Он превозносил свои заводы... "Мои заводы... это лучше заводы в России". И он не ошибался. Тульские помещики говорили, что водка "КОБЫЛИНКА" "безусловно была из лучших" и выдерживала конкуренцию с популярными в то время "Петровками" и "Поповками", она была лучше очищена (механическим способом, без применения химических средств) и была гораздо дешевле. Лошади кобылинских конезаводов на русских и европейских ипподромах отличались резвостью, за них на аукционах платили десятки тысяч, а спирт охотно покупали коммерсанты Франции, Италии, Германии.

Александр Васильевич любил сельскую жизнь, об этом он говорит устами Кречинского: "Да я обожаю деревню!.. Деревня летом - рай. Воздух, тишина, покой!.. Выйдешь в сад, в поле, в лес - везде хозяин. Всё моё. И даль-то синяя и та моя!.."

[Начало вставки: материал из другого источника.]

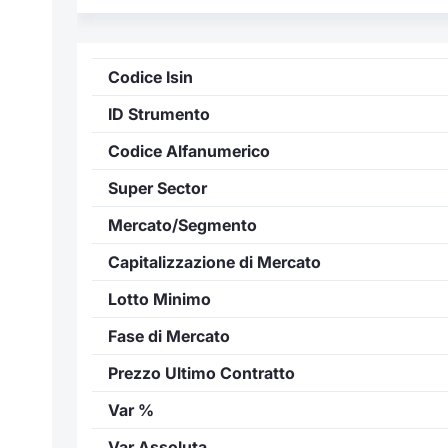
Codice Isin
ID Strumento
Codice Alfanumerico
Super Sector
Mercato/Segmento
Capitalizzazione di Mercato
Lotto Minimo
Fase di Mercato
Prezzo Ultimo Contratto
Var %
Var Assoluta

Здесь истинное, проникновенное, самую суть выражающее самоощущение владельца. Об этом же и собственноручная запись Сухово-Кобылина: "Ездил в Степь. Зачали косить рожь... овсы удивительные... Густой дубовый лес с его черно-зелёной листвой обнимают кругом роскошными коврами овсы и гречи. Вся Степь с лесами и полями и далёкими деревнями - моя. Хорошо быть писателем, - недурно быть и владетелем..."

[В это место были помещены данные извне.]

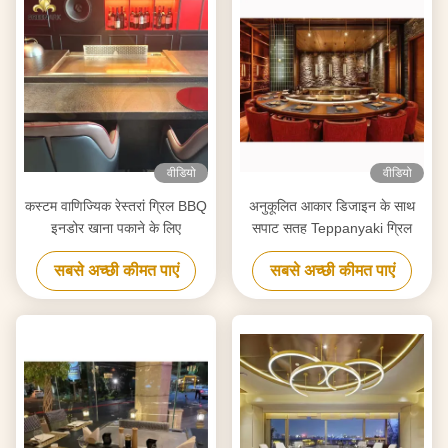
वीडियो
वीडियो
कस्टम वाणिज्यिक रेस्तरां ग्रिल BBQ
अनुकूलित आकार डिजाइन के साथ
इनडोर खाना पकाने के लिए
सपाट सतह Teppanyaki ग्रिल
सबसे अच्छी कीमत पाएं
सबसे अच्छी कीमत पाएं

Как эти душевные слова подходят для описания окрестностей деревни Кобылинка с Кобылинским лесом и полями, засеваемыми в период моего отрочества и белопенной гречихой, и зелёными овсами, и золотистыми пшеницей и ячменём, а ещё, правда, не каждый год - золотисто-жёлтой горчицей...

Но для Сухово-Кобылина лучшая работа - в лесу. К лесу у него было трепетное отношение: он не пускал свой лес в дело, не торговал им. Он его сажал, любил его и гордился им. Писатель и лесовод Сухово-Кобылин мог смело сказать о себе: "Я царил среди моих лесов и полей, среди созданной мной местности... "Потому и живут до сих пор в народе короткие, но такие ёмкие воспоминания жителей Кобылинки:

- Лесом дорожил...

- Очень любил лес, аккуратно содержал...

- Сажал лес, воспитывал...

- Ни в коем случае не позволял лес выпиливать...

- Кто зайдёт, помилуй бог, засечёт...

- С утра, бывало, с топором. Где сучок обрубит, где что...

 

Вот бы нам научиться сегодня так же бережно относиться к лесу, нашему общенародному достоянию и не позволять всяким хапугам эшелонами гнать его за бугор, сводя, под корень огромные площади тайги, особенно кедровника и другого строевого и поделочного леса.

А Кобылинский лес через пятьдесят с лишним лет после кончины своего ревностного владетеля стал отрадой и отдушиной моего детства и отрочества, открыл мне незабываемые земные радости, и я низко кланяюсь памяти и величию Александра Васильевича Сухово-Кобылина, моего знаменитого и незабвенного земляка.